Disney’s previous organizational structure also resulted in a split on the marketing side, according to Iger. “We’ve been spending too much on marketing platforms and not enough marketing the programs on the platforms, and I think that may have had a negative impact on our sub-growth,” he said. Iger also said Disney has a discrepancy between the programs it produces for international markets and the US; as part of the reorganization, rebecca campbell, president, international content and operations, left the company.

Iger has previously stressed that the media conglomerate is focused on streaming profitability — signaling a retreat from Chapek’s heavy investments in content and its quest to gain subscribers. In the last three months of 2022, Disney+ lost 2.4 million subscribers, its first drop since launch in late 2019, driven by a sequential drop of 3.8 million at Disney+ Hotstar, the version of the service served in India and Parts of Southeast Asia is offered. At the end of 2022, Disney+ had 161.8 million subscribers.

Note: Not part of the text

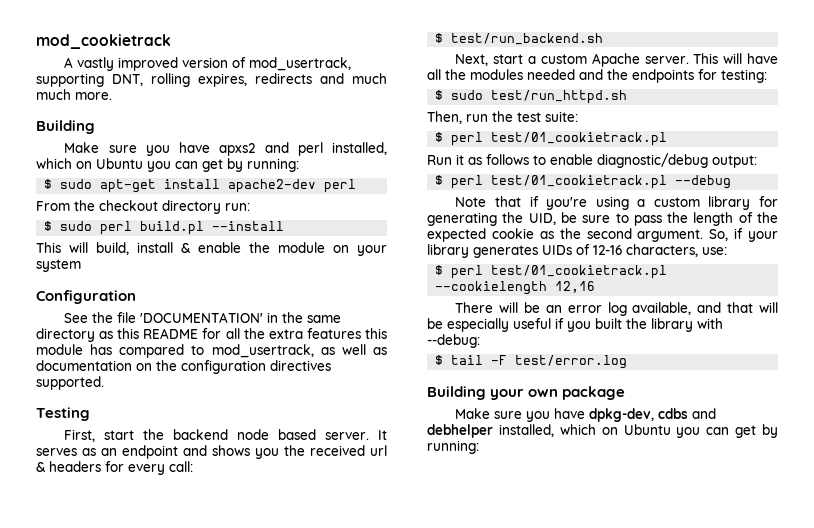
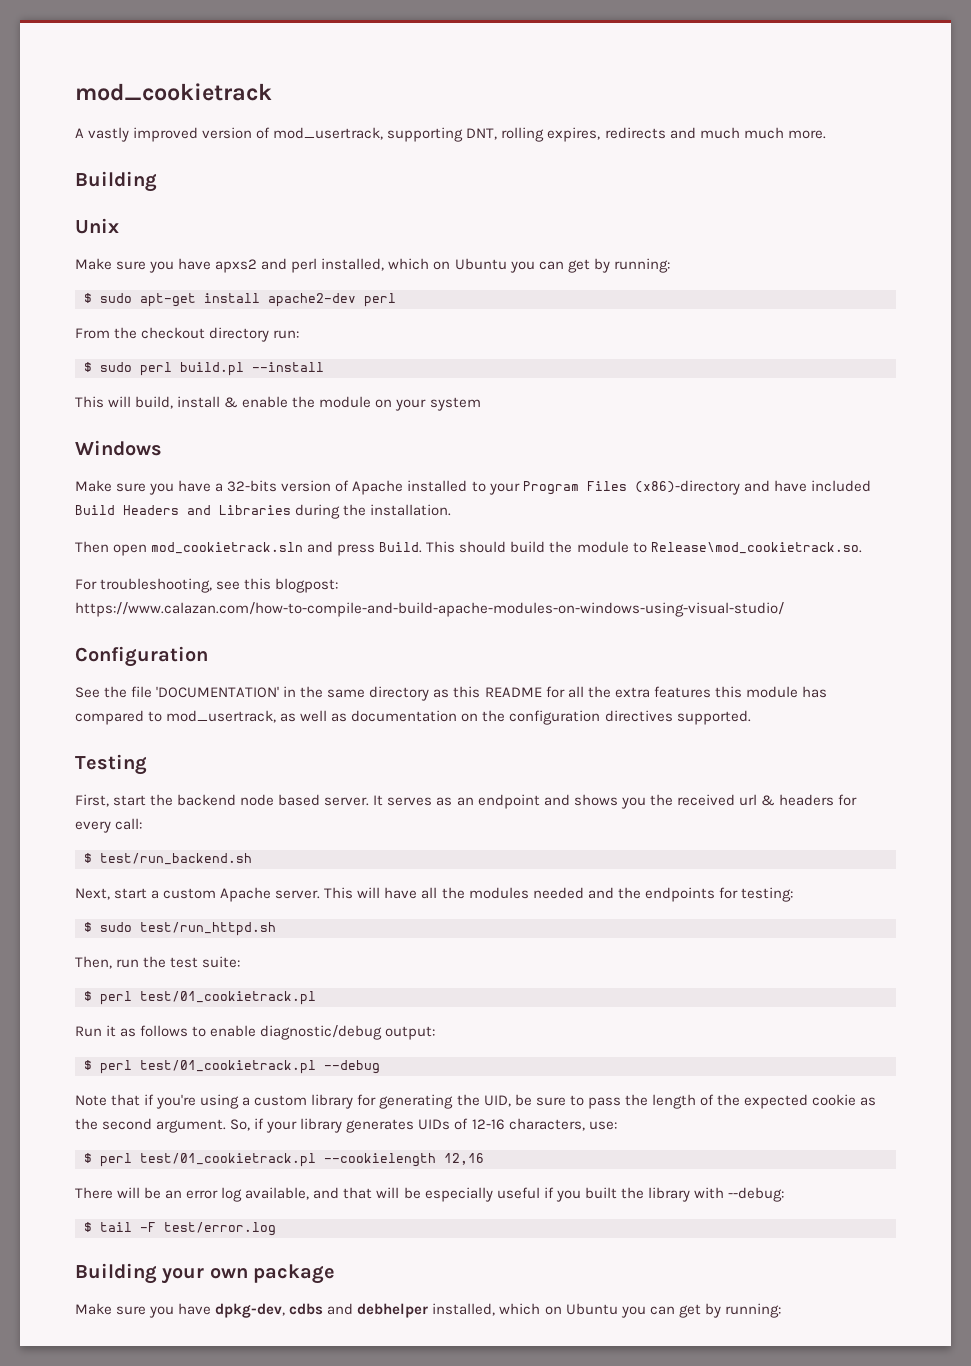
(95, 127) none -> [75,218,119,234] // Unix
(81, 265) none -> [75,440,162,456] [75,480,871,495] [75,504,452,519] [75,541,862,556] [75,578,339,593] [75,602,784,617] // Windows // Make sure you have a 32-bits version of Apache installed to your Program Files (x86)-directory and have included Build Headers and Libraries during the installation. // Then open mod_cookietrack.sln and press Build. This should build the module to Release\mod_cookietrack.so. // For troubleshooting, see this blogpost: https://www.calazan.com/how-to-compile-and-build-apache-modules-on-windows-using-visual-studio/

Under Iger’s leadership, Disney is re-evaluating window and exclusivity strategies. “I think we already realize that the exclusivity that we thought would be so valuable is growing [streaming] subs, while it has some value, wasn’t as valuable as we thought it was,” Iger said. “And content can actually exist quite well on the traditional platform and on the streaming platform without harming either one because a very, very large audience is actually consuming it [on] those platforms.” He noted that the average age of the audience for “Abbott Elementary” on ABC is about 30 years older than on Hulu, “so why not watch them live on both?”